Herbert’s protagonists, many of whom possess heightened mental abilities, frequently think to themselves using italicized sentences like this,
a device Lynch replicates with constant, dreary voiceovers. Villeneuve,
rather than boring us with internal monologues, has his actors convey
their inner thoughts through body language.
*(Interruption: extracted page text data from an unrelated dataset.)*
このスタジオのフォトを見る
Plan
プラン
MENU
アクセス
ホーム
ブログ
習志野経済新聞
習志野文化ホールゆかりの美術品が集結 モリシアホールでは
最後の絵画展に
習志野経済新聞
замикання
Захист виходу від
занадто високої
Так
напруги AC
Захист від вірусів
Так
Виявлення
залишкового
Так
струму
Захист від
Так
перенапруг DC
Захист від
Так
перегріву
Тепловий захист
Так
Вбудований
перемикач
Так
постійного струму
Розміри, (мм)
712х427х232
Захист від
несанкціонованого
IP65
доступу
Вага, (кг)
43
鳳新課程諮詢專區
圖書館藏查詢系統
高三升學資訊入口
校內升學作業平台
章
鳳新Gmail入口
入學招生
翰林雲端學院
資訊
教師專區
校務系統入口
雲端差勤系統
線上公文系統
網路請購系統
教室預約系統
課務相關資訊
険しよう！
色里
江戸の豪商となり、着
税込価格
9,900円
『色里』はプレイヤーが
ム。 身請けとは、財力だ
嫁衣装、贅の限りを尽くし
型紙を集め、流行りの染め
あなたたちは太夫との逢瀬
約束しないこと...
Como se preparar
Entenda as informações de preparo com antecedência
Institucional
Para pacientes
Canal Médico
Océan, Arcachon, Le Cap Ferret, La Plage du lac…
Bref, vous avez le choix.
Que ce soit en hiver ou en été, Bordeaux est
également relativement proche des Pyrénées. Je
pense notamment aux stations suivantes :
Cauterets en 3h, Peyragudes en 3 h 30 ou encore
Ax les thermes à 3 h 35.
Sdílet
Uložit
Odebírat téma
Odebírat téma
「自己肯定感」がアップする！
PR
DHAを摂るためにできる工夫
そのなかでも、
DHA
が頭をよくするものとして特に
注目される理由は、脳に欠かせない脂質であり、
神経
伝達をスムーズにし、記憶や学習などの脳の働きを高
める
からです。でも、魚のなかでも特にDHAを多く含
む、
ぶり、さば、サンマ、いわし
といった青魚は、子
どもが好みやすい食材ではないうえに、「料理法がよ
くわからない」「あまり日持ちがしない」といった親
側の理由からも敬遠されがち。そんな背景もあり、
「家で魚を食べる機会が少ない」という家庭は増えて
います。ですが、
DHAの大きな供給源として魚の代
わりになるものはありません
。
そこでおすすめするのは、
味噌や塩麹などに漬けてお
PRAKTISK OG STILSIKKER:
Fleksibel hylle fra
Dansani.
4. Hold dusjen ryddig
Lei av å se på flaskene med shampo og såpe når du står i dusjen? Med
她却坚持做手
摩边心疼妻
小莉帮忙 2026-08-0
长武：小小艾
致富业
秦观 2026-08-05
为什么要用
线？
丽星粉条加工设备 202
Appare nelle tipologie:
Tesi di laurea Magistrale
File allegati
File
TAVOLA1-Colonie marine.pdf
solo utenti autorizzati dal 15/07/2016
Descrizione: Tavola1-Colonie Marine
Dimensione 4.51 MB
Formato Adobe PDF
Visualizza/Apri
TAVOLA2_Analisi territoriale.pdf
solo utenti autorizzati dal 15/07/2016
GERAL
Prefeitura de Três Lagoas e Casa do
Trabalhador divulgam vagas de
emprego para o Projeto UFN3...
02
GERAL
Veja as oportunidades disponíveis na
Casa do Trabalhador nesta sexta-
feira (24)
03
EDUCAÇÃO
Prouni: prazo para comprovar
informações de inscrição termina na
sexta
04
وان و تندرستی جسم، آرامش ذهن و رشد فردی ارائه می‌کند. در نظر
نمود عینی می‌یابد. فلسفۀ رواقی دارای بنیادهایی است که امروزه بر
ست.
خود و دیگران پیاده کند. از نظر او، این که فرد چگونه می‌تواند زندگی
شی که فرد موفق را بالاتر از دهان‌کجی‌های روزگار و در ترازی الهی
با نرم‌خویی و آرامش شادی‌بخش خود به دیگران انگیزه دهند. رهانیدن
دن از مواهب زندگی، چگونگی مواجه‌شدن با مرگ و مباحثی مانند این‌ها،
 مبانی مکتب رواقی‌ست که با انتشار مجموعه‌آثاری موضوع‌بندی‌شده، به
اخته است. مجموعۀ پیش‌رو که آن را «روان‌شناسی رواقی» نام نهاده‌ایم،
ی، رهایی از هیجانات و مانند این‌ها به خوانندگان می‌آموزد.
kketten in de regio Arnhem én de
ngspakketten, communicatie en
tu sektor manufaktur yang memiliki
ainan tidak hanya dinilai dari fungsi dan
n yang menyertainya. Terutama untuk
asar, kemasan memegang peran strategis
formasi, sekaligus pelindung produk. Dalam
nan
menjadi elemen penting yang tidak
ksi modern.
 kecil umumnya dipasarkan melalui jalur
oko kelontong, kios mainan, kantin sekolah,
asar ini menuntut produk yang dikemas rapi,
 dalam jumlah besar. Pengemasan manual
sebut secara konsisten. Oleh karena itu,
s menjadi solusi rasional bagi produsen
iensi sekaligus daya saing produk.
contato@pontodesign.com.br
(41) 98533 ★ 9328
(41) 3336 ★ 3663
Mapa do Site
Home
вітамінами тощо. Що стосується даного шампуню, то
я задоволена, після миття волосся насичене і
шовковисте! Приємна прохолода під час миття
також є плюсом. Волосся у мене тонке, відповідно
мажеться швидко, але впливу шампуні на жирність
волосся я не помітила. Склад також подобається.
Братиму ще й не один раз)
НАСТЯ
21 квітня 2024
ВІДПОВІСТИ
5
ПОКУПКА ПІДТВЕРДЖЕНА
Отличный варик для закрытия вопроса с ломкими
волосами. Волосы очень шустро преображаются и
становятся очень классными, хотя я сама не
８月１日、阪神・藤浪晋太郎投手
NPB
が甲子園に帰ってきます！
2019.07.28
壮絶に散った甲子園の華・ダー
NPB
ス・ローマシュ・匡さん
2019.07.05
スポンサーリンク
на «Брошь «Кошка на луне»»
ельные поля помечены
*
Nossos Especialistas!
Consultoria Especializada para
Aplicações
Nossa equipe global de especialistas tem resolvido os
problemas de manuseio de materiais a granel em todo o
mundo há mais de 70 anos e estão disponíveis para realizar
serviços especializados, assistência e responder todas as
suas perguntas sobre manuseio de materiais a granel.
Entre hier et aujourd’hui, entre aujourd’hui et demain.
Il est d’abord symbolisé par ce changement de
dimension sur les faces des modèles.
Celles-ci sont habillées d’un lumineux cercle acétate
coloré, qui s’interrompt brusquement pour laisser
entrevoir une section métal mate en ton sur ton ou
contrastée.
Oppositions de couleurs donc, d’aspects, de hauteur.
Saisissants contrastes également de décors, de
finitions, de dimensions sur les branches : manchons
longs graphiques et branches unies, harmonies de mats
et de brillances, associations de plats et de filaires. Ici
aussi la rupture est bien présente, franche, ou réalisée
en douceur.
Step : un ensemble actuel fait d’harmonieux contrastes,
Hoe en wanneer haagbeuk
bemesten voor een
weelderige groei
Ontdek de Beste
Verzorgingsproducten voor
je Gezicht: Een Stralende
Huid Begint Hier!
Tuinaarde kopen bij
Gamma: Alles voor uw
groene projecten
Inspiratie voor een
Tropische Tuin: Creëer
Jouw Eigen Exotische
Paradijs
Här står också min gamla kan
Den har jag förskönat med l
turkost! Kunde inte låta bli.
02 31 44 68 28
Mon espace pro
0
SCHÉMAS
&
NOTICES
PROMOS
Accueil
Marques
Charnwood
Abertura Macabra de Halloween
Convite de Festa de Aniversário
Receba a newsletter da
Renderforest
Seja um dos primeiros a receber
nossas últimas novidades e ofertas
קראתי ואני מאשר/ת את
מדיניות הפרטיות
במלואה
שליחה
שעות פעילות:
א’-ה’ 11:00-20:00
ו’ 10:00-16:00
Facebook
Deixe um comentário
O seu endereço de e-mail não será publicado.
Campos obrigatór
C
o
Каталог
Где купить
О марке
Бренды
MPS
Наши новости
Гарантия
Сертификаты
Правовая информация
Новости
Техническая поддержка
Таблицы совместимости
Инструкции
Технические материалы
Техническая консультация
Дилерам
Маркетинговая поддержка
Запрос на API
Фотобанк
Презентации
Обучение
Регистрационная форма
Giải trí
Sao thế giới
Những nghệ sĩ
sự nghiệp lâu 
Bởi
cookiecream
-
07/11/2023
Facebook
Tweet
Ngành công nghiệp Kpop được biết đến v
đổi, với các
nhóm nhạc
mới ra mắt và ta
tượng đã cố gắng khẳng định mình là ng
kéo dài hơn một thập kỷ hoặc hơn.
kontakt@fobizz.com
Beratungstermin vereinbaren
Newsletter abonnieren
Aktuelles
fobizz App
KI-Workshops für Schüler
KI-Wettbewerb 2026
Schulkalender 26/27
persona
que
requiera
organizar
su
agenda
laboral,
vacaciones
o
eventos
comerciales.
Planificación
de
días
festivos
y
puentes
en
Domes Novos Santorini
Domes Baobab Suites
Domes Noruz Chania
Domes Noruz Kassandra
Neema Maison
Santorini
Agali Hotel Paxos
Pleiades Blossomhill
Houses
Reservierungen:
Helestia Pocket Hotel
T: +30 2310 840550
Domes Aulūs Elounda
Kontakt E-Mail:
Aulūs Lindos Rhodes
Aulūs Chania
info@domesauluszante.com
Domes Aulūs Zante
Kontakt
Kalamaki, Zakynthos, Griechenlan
At the same time, unlike
Lynch, he depicts the various otherworldly forms of communication often
referenced in the book, in particular forms of sign language (always
subtitled) used to convey secret messages, or a wonderful scene in which
a “cone of silence” is projected above several characters to drown out
their voices to anyone standing outside, including the audience.
Villeneuve’s
fealty to the core ideas of the book and to the unique textures of
Herbert’s universe exceeds Lynch’s, but at the same time he takes many
more liberties with Herbert’s infamously ponderous dialogue: Here,
actors like Oscar Isaac, Jason Momoa, and Josh Brolin (who respectively
play Duke Leto Atreides, Paul’s father, and the warriors Duncan Idaho
and Gurney Halleck, who serve as surrogate uncles to Paul) are given
quippy, Hollywood-friendly lines. The trailers make this last feature
seem like it might get annoying, but in the actual film, it serves to
keep the audience grounded in an otherworldly universe.
One
principal who is too dignified for one-liners is Paul’s mother, the Lady
Jessica, played by a standout Rebecca Ferguson in what was always Dune’s
most emotionally affecting character arc. From one of the very first
scenes, Jessica instructs Paul throughout the film in the Bene Gesserit
“weirding way,” which Lynch comprehensively misrepresents as something
involving little Walkman-like devices that can blow things up, as
opposed to what Herbert actually describes: pinpoint control over bodily
reflexes, facial expressions, vocal pitches, and so on, enabling
adherents to withstand intense pain, to master hand-to-hand combat, and
to control other people with firmly voiced commands. Lynch doesn’t
bother trying to capture any of this, but with the aid of his skilled
cast, Villeneuve if anything does a better job with it than Herbert does
with his sometimes labored exposition.
The feature of the
novel that has held up worst, by far, is Herbert’s decision to emphasize
the villainy of Baron Vladimir Harkonnen (played here by Stellan
Skarsgård in a fat suit) by making him a pederast who lusts after
enslaved teenage boys, as well as his young nephew Feyd-Rautha (played
in Lynch’s film by a codpiece-clad Sting and in Villeneuve’s by no
one—he’s the only major character from the first half of the novel not
to appear at all). Lynch faithfully recreated Herbert’s grotesque
homophobia on screen, at the height of the AIDS epidemic. In our
mercifully more sensitive times, Villeneuve has left out this aspect of
the book and, in general, has given the Harkonnens less screen time than
Lynch did—perhaps in recognition that their scenes were always a bit of
misdirection. By portraying the Baron as obese, greedy, genocidal, and
gay, Herbert was trying to contrast him with the kinder, gentler, and
decidedly heterosexual Duke Leto, thereby misleading readers into
expecting a crude good versus evil story.